Text under study.
--------------------------------------------------

# Natural Language Processing with Python
## Chapter 7 Extracting Information from Text
### 1. Information Extraction
#### 1.1 Information Extraction Architecture
### 2 Chunking
#### 2.1 Noun Phrase Chunking

In [1]:
import re,nltk  

In [10]:
sentence = [("the", "DT"), ("little", "JJ"), ("yellow", "JJ"),("dog", "NN"), ("barked", "VBD"), ("at", "IN"),  ("the", "DT"), ("cat", "NN")]
grammar = r"NP: {<DT>?<JJ>*<NN>}"
chunker = nltk.RegexpParser(grammar)
result = chunker.parse(sentence)
print(result)
result.draw()

(S
  (NP the/DT little/JJ yellow/JJ dog/NN)
  barked/VBD
  at/IN
  (NP the/DT cat/NN))


#### 2.2 Tag Patterns
#### 2.3 Chunking with Regular Expressions
#### 2.4 Exploring Text Corpora 

In [17]:
from nltk.corpus import brown
def FindChunk(corpus=brown,rule='Chunk:{<V.*><TO><V.*>}'):
    chunker = nltk.RegexpParser(rule)

--------------------------------------------------

Exercise directions.
Answer these questions about the text on chunking:
(a) What regular-expression grammar is assigned to the variable grammar in the noun phrase chunking example?
(b) In the printed parse result, which two words make up the second NP chunk?
(c) Which corpus is imported from nltk.corpus in the section on exploring text corpora?

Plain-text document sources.
--------------------------------------------------

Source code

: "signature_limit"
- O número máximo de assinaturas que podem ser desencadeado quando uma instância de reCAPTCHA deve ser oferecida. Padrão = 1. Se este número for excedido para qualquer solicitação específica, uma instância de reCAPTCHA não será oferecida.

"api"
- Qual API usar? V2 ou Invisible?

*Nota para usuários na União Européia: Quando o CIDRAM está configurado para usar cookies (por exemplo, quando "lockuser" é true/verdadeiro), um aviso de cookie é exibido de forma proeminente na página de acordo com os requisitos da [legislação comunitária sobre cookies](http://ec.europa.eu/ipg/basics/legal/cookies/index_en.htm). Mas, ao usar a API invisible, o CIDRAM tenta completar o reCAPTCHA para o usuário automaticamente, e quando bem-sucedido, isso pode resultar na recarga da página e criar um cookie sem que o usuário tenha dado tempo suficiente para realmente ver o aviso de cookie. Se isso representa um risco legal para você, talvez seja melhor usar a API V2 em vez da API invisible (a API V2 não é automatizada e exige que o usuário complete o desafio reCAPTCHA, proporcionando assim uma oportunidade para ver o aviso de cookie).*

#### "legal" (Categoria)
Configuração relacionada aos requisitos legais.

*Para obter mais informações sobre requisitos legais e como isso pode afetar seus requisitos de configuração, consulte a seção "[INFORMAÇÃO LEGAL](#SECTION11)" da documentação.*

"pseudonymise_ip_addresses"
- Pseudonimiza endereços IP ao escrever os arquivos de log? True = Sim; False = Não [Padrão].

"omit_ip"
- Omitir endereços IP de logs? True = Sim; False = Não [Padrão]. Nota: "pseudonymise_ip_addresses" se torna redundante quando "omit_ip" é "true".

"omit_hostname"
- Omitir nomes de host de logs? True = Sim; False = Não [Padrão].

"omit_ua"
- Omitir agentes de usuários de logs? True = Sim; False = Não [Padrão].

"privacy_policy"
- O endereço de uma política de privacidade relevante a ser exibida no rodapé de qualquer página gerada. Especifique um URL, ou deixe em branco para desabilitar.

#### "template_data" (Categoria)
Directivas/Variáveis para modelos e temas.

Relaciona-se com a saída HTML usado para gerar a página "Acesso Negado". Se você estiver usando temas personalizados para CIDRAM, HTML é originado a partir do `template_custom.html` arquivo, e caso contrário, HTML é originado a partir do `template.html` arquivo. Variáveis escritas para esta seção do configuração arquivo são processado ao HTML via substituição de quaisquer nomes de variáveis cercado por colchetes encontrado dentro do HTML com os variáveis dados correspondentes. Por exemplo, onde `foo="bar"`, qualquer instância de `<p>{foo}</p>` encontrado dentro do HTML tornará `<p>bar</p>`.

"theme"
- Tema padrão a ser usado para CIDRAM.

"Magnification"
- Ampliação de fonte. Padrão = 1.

--------------------------------------------------

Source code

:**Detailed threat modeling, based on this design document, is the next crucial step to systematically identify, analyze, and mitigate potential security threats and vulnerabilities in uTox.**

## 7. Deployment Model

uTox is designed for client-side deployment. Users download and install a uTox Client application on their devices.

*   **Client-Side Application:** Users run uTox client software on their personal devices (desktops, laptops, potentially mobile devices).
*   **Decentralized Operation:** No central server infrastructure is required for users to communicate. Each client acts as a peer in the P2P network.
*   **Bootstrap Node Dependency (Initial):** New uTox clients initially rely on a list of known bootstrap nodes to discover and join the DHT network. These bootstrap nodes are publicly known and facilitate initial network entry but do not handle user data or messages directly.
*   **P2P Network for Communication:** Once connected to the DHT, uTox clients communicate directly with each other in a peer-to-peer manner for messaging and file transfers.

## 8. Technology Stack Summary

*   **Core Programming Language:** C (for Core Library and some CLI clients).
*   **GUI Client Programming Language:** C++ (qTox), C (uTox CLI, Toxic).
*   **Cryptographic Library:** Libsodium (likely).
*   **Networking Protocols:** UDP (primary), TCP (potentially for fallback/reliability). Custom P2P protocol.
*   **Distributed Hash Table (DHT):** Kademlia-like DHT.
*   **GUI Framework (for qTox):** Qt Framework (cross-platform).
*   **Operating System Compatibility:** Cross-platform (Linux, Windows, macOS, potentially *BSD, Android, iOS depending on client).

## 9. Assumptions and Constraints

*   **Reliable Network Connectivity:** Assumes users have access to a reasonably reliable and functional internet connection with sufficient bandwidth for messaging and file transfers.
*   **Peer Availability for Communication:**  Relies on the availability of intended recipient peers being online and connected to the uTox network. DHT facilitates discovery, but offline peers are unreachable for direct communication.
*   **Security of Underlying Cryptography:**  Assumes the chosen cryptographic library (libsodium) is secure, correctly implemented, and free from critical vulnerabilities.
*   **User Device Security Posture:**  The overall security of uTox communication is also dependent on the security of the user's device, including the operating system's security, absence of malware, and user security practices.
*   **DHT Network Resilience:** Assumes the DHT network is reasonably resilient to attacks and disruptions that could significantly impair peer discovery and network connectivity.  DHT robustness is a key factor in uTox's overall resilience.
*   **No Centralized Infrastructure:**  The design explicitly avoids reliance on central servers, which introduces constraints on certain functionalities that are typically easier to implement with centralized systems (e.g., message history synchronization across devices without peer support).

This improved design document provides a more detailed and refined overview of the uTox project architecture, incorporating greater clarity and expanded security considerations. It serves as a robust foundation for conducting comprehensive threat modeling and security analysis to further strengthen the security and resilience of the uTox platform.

--------------------------------------------------

Final answer.
(a) NP: {<DT>?<JJ>*<NN>}
(b) "the" and "cat"
(c) The brown corpus